Speaking of: There is really no way to see United States v. Texas as anything but a bitterly partisan dispute between Republican governors and a Democratic executive. Of the 26 states bringing the suit, 26 are controlled by Republican executives. If this fact makes you question whether the Constitution doesn’t have some safeguard in place to prevent governors from suing a president over a purely political dispute, I have good news: It does. In order to sue the government, a plaintiff must have “standing”—that is, a specific, personalized injury inflicted by the allegedly unlawful government action. As John Roberts explained in 1993, standing rules are designed to keep the judiciary out of the “generalized grievances” that consume “the political branches.”
Roberts’ predecessor, Rehnquist, was a stickler for standing. His fixation drew ire from liberals and conservatives in turn, but it kept plenty of toxically political cases off his court’s docket. Now Roberts will have an opportunity to further Rehnquist’s legacy—or spurn it. Texas argues that it has standing to challenge DACA and DAPA because it may have to provide driver’s licenses to immigrants who are granted deferral. Driver’s licenses. If that gives Texas standing, then standing doctrine no longer has any meaning. So long as a state can concoct some speculative reason that it might spend a marginal amount of money in response to a federal action, every state will be able to crowbar its way into the courthouse to challenge federal law.

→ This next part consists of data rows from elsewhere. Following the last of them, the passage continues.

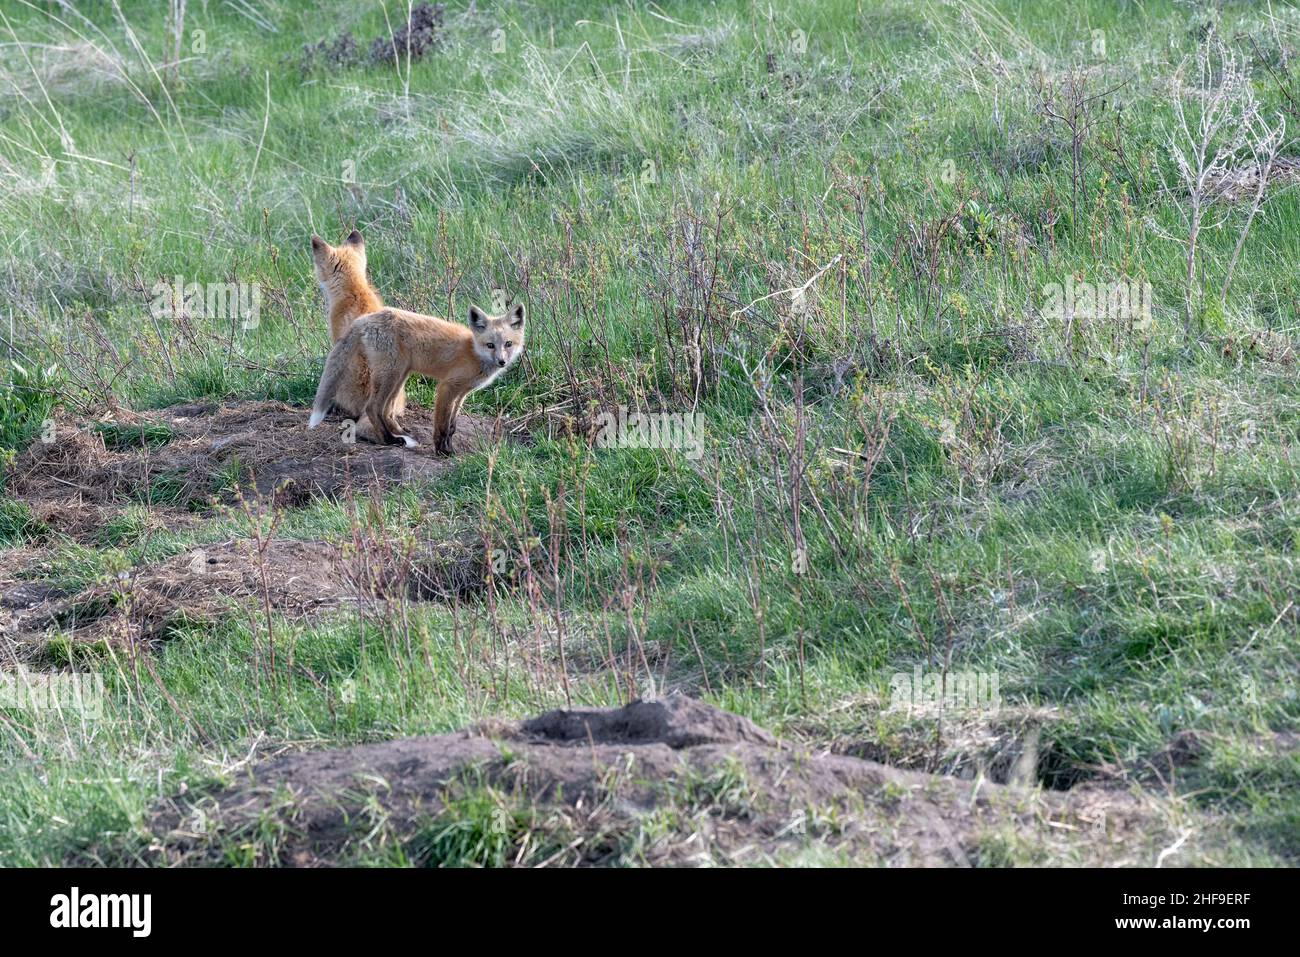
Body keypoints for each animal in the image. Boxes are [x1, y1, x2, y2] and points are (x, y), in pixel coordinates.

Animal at [308, 302, 525, 454]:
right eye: (490, 345)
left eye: (508, 344)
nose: (502, 362)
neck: (473, 352)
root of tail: (365, 318)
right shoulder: (447, 387)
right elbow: (442, 426)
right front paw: (443, 451)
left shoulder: (462, 392)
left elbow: (452, 426)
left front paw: (449, 448)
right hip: (390, 374)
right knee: (373, 408)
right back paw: (389, 440)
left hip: (400, 375)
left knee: (386, 411)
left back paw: (400, 434)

It is possible that Roberts sees United States v. Texas as a straightforward legal dispute and that he won’t let standing issues or political concerns stop him from invalidating DACA and DAPA. It is also possible that Roberts has avoided the news over the past seven months and doesn’t know that a vote for Texas would put him in the same camp as Donald Trump and Ted Cruz. But the chief is a smart man and a savvy jurist. He is willing to cast apolitical votes to save programs he doesn’t like, especially when the legacy of the court is on the line. So yes, Roberts could use United States v. Texas to destroy Obama’s signature immigration achievement. But he could also use the case send a clear message that he will not sacrifice his court’s legitimacy to help the Republican Party score short-term political victories.
*Correction, Jan. 21, 2016: Due to an editing error, this article originally misstated that DAPA defers the deportations of parents of people who arrived in the United States as citizens. It defers the deportations of the parents of citizens or permanent residents. (Return.)